Assessing the evidence for response time mixture distributions

Abstract

I describe a technique for comparing two simple accounts of a distribution of response times: A mixture model and a generalized-shift model. In the mixture model, a target distribution is assumed to be a mixture of response times from two other (reference) distributions. In the generalized-shift model, the target distribution is assumed to be a quantile average of the reference distributions. In order to distinguish these two possibilities, quantiles for the target distribution are estimated from the quantiles of the reference distributions assuming either a shift or a mixture, and the predicted quantiles are used to calculate the multinomial likelihood of the obtained data.
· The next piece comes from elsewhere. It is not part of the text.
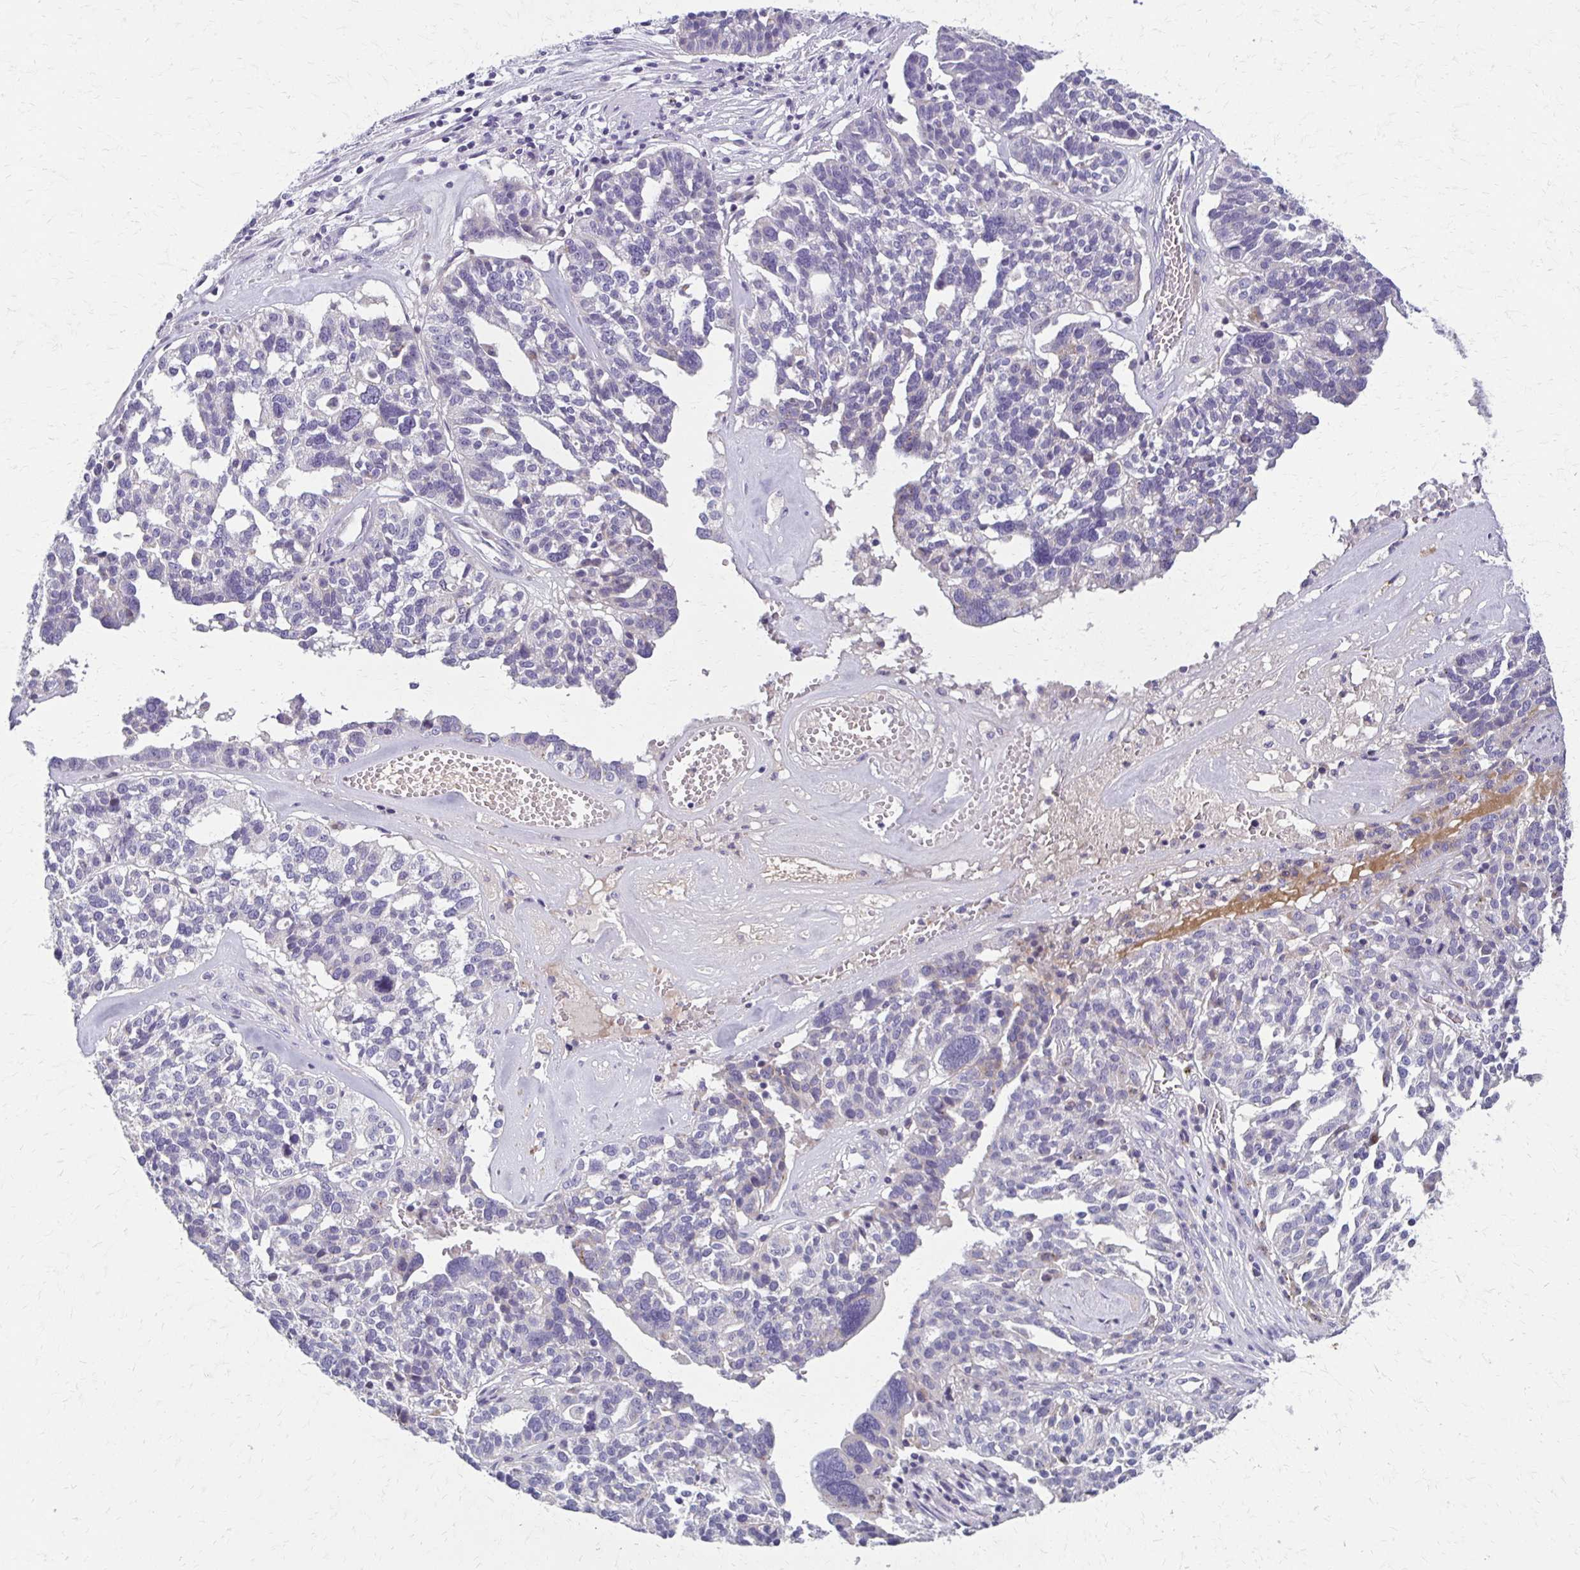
{"staining": {"intensity": "negative", "quantity": "none", "location": "none"}, "tissue": "ovarian cancer", "cell_type": "Tumor cells", "image_type": "cancer", "snomed": [{"axis": "morphology", "description": "Cystadenocarcinoma, serous, NOS"}, {"axis": "topography", "description": "Ovary"}], "caption": "Immunohistochemistry (IHC) of ovarian cancer (serous cystadenocarcinoma) exhibits no positivity in tumor cells.", "gene": "BBS12", "patient": {"sex": "female", "age": 59}}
Monte Carlo simulations reported here demonstrate that the index is relatively unbiased, is effective with moderate sample sizes and modest spreads between the reference distributions, is relatively unaffected by changes in the number of bins or by data trimming, can be used with data aggregated across subjects, and is relatively insensitive to a range of subject variations in distribution shape and in mixture or shift proportion. As an illustration, the index is applied to the interpretation of three effects from distinct paradigms: residual switch costs in the task-switching paradigm, the psychological refractory period effect, and sequential effects in the Simon task. I conclude that the multinomial likelihood index provides a useful and easily applied tool for the interpretation of effects on response time distributions.